The data below showcases the average move higher in the $SPY. As the markets have seemed to put in a short term bottom, now is a good time to figure out upside expectations.

So the average move higher has been 8% and takes place over 5 calendar days.

If we extrapolate that onto the current move, that would put our expected resistance between 116 and 116.50.

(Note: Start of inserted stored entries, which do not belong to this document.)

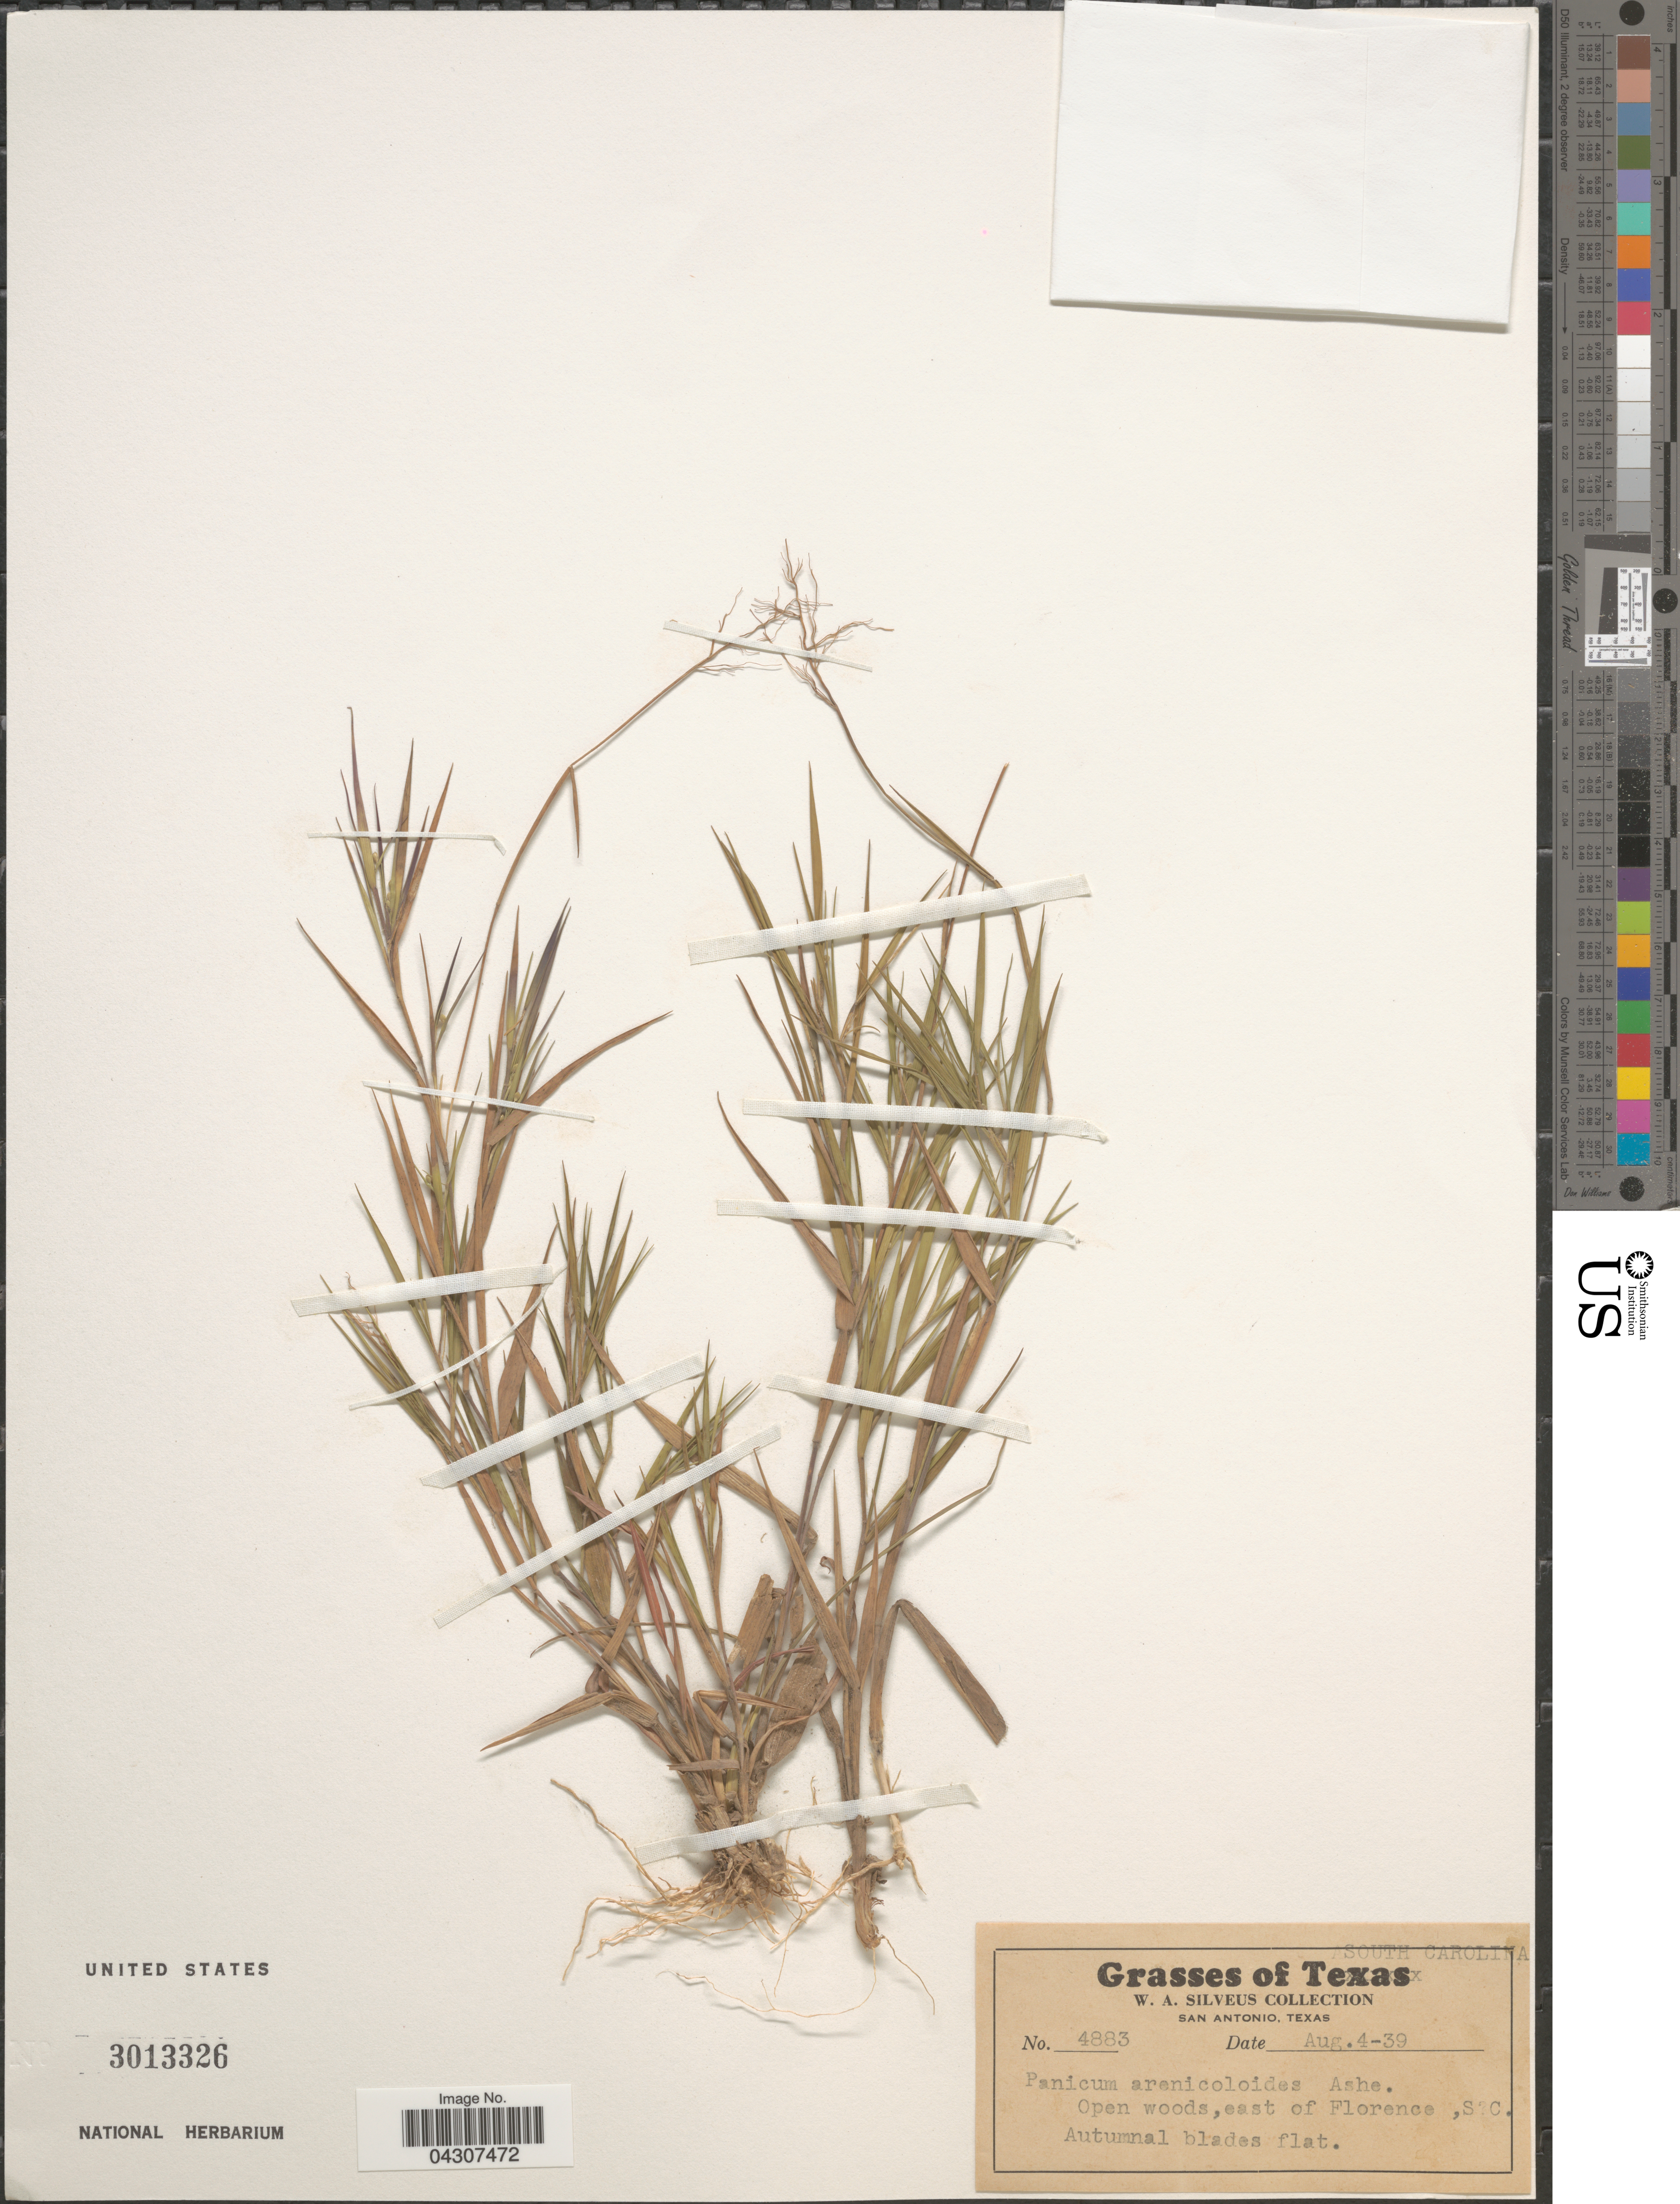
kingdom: Plantae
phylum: Tracheophyta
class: Liliopsida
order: Poales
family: Poaceae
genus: Dichanthelium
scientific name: Dichanthelium aciculare var. ramosum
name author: (Griseb.) Davidse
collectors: W. Silveus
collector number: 4883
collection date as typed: Transcribed d/m/y: 4/8/39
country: United States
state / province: South Carolina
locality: Open woods, east of Florence.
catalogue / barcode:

These levels line up nicely with some other technical resistance:

Around these levels are two key moving averages: the 20 and the 50, both of which are pointing down. There is also a descending trendline (not shown) that coincides with these levels.

How to Hedge

As we come into this area, if you did play the bounce, that would be a good time to peel some positioning off, or potentially put on some hedges. My weapon of choice is the bear call spread, which is short delta and short vega. If the market runs higher, vol will drop, so the vega will help to offset any directional losses you may take.

The Caveats

Of course, these levels are not set in stone. These are mathematical levels and not necessarily based on "true" levels of supply and demand. Also, this extrapolation assumes that the mean reversion will be very similar to the past 2 months, and it doesn't have to be.

Pattern failure is just as important as pattern fulfillment. If the market shows no respect towards these technical levels-- if liquidity trumps market structure, then the characteristic of the market will have changed, and the squeeze could run even higher.